Below are some records; find each line that carries the word "Społecznej" and copy it.

[[ GIVEN DATA open ]]

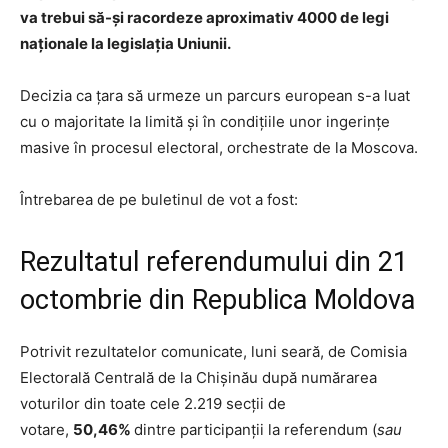
va trebui să-și racordeze aproximativ 4000 de legi
naționale la legislația Uniunii.
Decizia ca țara să urmeze un parcurs european s-a luat
cu o majoritate la limită și în condițiile unor ingerințe
masive în procesul electoral, orchestrate de la Moscova.
Întrebarea de pe buletinul de vot a fost:
Rezultatul referendumului din 21
octombrie din Republica Moldova
Potrivit rezultatelor comunicate, luni seară, de Comisia
Electorală Centrală de la Chișinău după numărarea
voturilor din toate cele 2.219 secții de
votare,
50,46%
dintre participanții la referendum (
sau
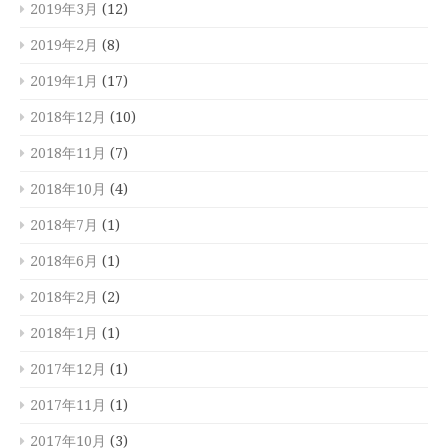
2019年3月
(12)
2019年2月
(8)
2019年1月
(17)
2018年12月
(10)
2018年11月
(7)
2018年10月
(4)
2018年7月
(1)
2018年6月
(1)
2018年2月
(2)
2018年1月
(1)
2017年12月
(1)
2017年11月
(1)
2017年10月
(3)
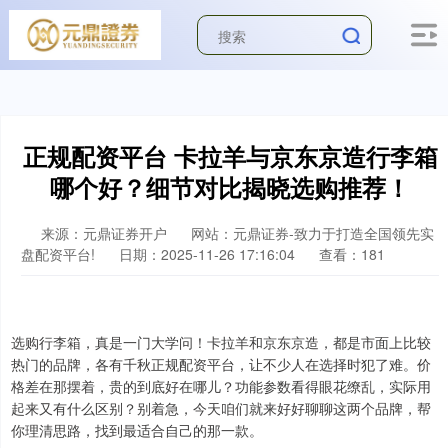
正规配资平台 卡拉羊与京东京造行李箱
哪个好？细节对比揭晓选购推荐！
来源：元鼎证券开户
网站：元鼎证券-致力于打造全国领先实
盘配资平台!
日期：2025-11-26 17:16:04
查看：181
选购行李箱，真是一门大学问！卡拉羊和京东京造，都是市面上比较
热门的品牌，各有千秋正规配资平台，让不少人在选择时犯了难。价
格差在那摆着，贵的到底好在哪儿？功能参数看得眼花缭乱，实际用
起来又有什么区别？别着急，今天咱们就来好好聊聊这两个品牌，帮
你理清思路，找到最适合自己的那一款。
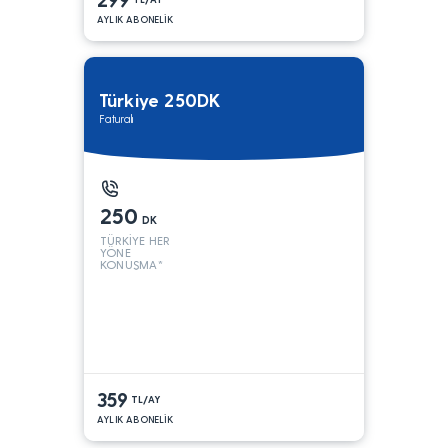
AYLIK ABONELİK
Türkiye 250DK
Faturalı
250
DK
TÜRKİYE HER
YÖNE
KONUŞMA*
359
TL/AY
AYLIK ABONELİK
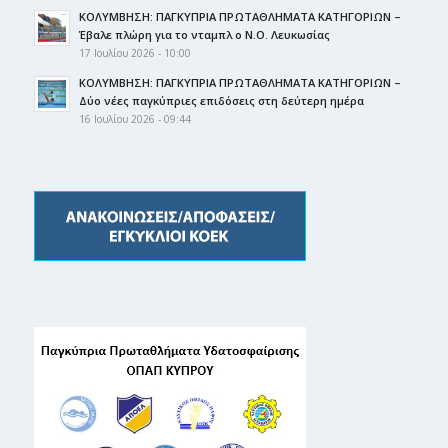
ΚΟΛΥΜΒΗΣΗ: ΠΑΓΚΥΠΡΙΑ ΠΡΩΤΑΘΛΗΜΑΤΑ ΚΑΤΗΓΟΡΙΩΝ –
Έβαλε πλώρη για το νταμπλ ο Ν.Ο. Λευκωσίας
17 Ιουλίου 2026 - 10:00
ΚΟΛΥΜΒΗΣΗ: ΠΑΓΚΥΠΡΙΑ ΠΡΩΤΑΘΛΗΜΑΤΑ ΚΑΤΗΓΟΡΙΩΝ –
Δύο νέες παγκύπριες επιδόσεις στη δεύτερη ημέρα
16 Ιουλίου 2026 - 09:44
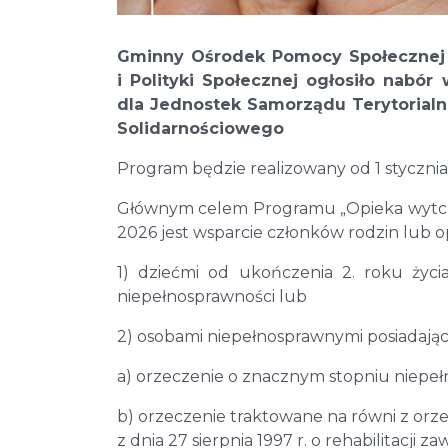
Gminny Ośrodek Pomocy Społecznej w
i Polityki Społecznej ogłosiło nab
dla Jednostek Samorządu Terytorial
Solidarnościowego
Program będzie realizowany od 1 stycznia
Głównym celem Programu „Opieka wytchn
2026 jest wsparcie członków rodzin lub
1) dziećmi od ukończenia 2. roku życi
niepełnosprawności lub
2) osobami niepełnosprawnymi posiadając
a) orzeczenie o znacznym stopniu niepeł
b) orzeczenie traktowane na równi z orzec
z dnia 27 sierpnia 1997 r. o rehabilitacji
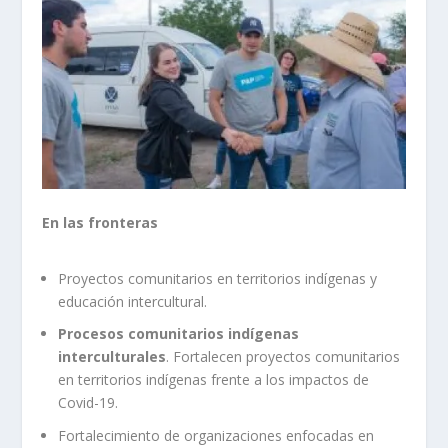
En las fronteras
Proyectos comunitarios en territorios indígenas y
educación intercultural.
Procesos comunitarios indígenas
interculturales
. Fortalecen proyectos comunitarios
en territorios indígenas frente a los impactos de
Covid-19.
Fortalecimiento de organizaciones enfocadas en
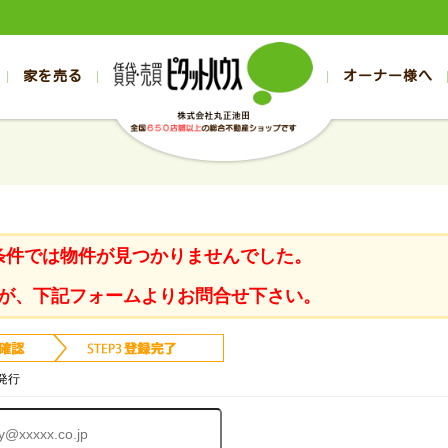
家を売る
オーナー様へ
売買
売買
売却実績一覧
空き家管理
スタッフブログ
売却のお問合せ
管理物件ギャラリー
売却のご相談
入居者様ページ
お客様の声
不動産売却査定
リフォーム
の売買物件一覧
の売買物件一覧
帯広の1000万円以下
旭川の1000万円以下
帯広の賃貸物件
旭川の賃貸物件
の新築一戸建て
の新築一戸建て
帯広の1000万～2000万円
旭川の1000万～2000万円
帯広の賃貸アパ
旭川の賃貸アパ
の中古一戸建て
の中古一戸建て
帯広の2000万～3000万円
旭川の2000万～3000万円
帯広の賃貸マン
旭川の賃貸マン
条件では物件が見つかりませんでした。
の土地
の土地
帯広の3000万～4000万円
旭川の3000万～4000万円
帯広の賃貸一戸
旭川の賃貸一戸
の中古マンション
の中古マンション
帯広の4000万以上
旭川の4000万以上
帯広の賃貸事務
旭川の賃貸事務
が、下記フォームよりお問合せ下さい。
発行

[[ GIVEN DATA closed ]]

### EXERCISE SOLUTION
Gminny Ośrodek Pomocy Społecznej w
i Polityki Społecznej ogłosiło nab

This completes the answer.